Give again, word for word, every line in the entries below from the line with "#Übergewicht" up to and including the line with "வசந்தகுமாரின் கழுத்தில் சராமாரியாகக்", and no other line.

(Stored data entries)
--- START ---
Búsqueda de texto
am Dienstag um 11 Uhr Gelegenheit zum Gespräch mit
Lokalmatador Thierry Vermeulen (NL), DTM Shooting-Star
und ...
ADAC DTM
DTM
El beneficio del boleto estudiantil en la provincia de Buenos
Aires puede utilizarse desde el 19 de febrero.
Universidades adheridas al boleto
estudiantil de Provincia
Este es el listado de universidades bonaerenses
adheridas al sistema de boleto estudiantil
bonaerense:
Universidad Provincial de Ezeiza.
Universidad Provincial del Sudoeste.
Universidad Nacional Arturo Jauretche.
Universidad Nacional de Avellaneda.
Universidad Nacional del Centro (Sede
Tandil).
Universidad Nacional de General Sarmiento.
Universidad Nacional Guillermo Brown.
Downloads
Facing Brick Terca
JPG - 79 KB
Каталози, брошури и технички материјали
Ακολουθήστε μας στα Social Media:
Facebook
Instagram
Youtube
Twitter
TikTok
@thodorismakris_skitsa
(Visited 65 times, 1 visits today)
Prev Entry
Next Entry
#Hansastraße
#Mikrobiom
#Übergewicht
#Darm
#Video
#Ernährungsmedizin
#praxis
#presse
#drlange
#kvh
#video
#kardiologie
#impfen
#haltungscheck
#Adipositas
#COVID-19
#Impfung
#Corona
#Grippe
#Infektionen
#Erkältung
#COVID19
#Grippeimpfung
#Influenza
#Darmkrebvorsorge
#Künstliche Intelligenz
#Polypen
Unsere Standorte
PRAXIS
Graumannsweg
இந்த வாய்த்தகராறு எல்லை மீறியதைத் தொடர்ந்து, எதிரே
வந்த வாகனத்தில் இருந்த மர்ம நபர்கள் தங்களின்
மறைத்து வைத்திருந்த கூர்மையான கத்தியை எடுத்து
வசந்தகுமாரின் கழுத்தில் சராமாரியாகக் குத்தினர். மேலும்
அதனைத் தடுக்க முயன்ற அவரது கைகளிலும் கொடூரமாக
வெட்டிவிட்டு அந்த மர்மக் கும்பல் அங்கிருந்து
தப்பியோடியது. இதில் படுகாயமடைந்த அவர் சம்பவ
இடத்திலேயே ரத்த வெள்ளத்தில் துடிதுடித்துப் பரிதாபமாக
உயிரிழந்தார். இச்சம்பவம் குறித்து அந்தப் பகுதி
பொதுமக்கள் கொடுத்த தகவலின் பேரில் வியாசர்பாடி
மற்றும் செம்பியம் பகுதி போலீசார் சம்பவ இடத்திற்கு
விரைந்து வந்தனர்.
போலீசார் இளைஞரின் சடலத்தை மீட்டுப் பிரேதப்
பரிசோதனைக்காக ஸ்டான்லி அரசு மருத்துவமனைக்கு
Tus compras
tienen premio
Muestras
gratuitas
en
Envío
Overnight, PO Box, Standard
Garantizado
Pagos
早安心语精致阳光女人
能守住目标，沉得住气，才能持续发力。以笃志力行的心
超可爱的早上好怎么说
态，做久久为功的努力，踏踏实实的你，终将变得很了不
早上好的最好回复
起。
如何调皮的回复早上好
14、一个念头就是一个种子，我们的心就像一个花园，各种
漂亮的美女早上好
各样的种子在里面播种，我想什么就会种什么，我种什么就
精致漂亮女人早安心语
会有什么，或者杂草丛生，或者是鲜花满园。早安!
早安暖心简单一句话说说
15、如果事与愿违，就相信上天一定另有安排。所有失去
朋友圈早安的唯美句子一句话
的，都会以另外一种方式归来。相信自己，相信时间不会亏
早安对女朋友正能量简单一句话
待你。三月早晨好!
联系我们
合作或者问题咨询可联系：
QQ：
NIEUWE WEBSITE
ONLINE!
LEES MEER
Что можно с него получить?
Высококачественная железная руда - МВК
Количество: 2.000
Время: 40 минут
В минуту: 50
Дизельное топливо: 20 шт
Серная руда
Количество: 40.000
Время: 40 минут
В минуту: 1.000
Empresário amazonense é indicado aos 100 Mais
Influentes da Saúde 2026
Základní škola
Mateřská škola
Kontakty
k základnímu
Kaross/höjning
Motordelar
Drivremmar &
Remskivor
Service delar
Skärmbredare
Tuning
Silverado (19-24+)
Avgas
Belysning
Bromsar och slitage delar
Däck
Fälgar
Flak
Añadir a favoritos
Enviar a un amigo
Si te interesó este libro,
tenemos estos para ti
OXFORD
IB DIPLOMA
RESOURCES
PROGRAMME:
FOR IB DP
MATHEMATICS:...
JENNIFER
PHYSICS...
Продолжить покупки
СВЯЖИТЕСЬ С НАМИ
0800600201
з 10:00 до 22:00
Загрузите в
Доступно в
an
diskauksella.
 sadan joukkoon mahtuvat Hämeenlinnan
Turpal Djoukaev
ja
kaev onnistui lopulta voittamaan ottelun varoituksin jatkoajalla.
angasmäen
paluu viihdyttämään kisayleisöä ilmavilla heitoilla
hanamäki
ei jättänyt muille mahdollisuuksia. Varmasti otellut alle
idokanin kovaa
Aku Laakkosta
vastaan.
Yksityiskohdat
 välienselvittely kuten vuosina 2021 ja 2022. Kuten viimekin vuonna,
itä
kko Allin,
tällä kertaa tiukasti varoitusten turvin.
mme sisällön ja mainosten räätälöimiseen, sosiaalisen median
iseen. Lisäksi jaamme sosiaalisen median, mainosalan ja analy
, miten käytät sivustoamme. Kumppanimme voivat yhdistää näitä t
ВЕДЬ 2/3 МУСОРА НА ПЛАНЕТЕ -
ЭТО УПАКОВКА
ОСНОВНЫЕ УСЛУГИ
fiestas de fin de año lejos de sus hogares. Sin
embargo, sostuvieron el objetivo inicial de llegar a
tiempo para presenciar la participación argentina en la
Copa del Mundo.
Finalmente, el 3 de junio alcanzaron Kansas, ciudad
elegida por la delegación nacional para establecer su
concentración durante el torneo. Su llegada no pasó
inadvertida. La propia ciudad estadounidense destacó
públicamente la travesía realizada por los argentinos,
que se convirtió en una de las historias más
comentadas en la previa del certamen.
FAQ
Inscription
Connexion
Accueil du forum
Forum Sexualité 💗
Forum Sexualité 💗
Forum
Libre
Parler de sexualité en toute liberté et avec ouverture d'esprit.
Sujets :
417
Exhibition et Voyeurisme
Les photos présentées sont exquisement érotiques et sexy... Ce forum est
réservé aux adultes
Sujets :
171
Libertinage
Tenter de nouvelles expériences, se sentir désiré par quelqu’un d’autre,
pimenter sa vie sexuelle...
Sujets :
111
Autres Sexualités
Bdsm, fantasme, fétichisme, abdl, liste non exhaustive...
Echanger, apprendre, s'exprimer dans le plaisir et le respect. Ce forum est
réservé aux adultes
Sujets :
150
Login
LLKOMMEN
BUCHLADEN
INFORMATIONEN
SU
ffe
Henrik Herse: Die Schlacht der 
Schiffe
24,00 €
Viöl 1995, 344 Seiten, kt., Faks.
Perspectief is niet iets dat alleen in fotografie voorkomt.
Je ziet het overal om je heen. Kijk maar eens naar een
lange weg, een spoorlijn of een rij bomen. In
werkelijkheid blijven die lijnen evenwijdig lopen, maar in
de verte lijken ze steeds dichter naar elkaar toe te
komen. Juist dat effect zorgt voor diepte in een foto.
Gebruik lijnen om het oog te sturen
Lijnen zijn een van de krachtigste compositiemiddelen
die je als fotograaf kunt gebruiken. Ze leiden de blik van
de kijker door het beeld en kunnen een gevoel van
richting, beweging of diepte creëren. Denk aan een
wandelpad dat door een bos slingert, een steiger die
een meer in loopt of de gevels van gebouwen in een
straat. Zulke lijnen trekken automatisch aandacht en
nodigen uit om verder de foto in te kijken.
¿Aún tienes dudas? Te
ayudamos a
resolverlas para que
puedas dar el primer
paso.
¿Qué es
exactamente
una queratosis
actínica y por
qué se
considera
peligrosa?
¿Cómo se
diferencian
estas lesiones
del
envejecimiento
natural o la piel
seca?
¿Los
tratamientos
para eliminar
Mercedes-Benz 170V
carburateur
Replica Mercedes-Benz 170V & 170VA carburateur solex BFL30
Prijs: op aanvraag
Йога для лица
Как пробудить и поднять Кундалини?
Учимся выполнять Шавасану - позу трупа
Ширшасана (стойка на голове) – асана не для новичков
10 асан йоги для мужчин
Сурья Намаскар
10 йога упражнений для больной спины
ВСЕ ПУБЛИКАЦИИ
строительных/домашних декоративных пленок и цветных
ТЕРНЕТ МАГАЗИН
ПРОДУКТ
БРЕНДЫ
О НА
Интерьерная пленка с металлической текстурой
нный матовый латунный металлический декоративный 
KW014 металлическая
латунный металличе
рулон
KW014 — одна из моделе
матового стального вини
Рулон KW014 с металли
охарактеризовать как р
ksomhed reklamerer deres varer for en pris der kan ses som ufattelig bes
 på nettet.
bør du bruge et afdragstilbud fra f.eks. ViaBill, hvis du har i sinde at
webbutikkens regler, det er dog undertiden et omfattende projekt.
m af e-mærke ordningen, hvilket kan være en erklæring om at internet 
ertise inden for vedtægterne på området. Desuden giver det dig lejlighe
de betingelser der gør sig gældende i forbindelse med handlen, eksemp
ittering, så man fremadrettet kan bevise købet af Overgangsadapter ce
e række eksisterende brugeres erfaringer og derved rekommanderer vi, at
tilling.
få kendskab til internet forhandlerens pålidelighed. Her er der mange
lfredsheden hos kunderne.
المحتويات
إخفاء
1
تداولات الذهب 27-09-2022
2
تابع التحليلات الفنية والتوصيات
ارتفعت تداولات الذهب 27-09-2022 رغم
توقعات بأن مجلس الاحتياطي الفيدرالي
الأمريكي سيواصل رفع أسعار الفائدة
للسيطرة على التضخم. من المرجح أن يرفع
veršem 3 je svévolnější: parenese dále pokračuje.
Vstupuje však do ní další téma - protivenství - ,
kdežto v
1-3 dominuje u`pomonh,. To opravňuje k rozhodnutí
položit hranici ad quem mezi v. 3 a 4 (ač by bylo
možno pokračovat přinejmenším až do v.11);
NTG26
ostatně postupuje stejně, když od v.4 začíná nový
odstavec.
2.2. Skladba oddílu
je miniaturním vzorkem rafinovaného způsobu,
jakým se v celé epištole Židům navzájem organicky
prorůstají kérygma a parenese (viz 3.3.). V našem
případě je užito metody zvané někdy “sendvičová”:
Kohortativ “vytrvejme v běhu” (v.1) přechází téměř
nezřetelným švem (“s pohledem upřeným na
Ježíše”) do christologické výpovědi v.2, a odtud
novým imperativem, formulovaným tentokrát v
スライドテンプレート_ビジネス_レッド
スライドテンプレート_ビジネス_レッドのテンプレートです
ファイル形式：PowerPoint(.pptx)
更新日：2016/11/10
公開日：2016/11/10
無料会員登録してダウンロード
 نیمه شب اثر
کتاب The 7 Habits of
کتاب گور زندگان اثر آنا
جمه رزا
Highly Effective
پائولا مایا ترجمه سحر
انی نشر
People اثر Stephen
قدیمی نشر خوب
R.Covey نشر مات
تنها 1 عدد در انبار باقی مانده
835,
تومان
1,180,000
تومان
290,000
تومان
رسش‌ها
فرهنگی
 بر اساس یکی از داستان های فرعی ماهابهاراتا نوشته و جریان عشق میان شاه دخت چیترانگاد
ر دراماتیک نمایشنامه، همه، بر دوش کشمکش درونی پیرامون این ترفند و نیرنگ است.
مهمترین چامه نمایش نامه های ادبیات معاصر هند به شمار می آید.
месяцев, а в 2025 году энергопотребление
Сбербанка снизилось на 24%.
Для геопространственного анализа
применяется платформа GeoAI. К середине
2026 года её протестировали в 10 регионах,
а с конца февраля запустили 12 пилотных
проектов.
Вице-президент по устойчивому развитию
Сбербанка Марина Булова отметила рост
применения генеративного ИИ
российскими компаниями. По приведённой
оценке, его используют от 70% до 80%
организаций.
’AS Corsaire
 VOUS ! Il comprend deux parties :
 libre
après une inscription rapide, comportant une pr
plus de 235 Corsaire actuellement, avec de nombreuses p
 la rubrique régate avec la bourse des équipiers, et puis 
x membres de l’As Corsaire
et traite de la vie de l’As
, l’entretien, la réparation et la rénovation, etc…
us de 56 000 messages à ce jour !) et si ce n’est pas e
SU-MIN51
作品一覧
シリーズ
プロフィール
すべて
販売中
--- END ---
**Answer for the task**.
#Übergewicht
#Darm
#Video
#Ernährungsmedizin
#praxis
#presse
#drlange
#kvh
#video
#kardiologie
#impfen
#haltungscheck
#Adipositas
#COVID-19
#Impfung
#Corona
#Grippe
#Infektionen
#Erkältung
#COVID19
#Grippeimpfung
#Influenza
#Darmkrebvorsorge
#Künstliche Intelligenz
#Polypen
Unsere Standorte
PRAXIS
Graumannsweg
இந்த வாய்த்தகராறு எல்லை மீறியதைத் தொடர்ந்து, எதிரே
வந்த வாகனத்தில் இருந்த மர்ம நபர்கள் தங்களின்
மறைத்து வைத்திருந்த கூர்மையான கத்தியை எடுத்து
வசந்தகுமாரின் கழுத்தில் சராமாரியாகக் குத்தினர். மேலும்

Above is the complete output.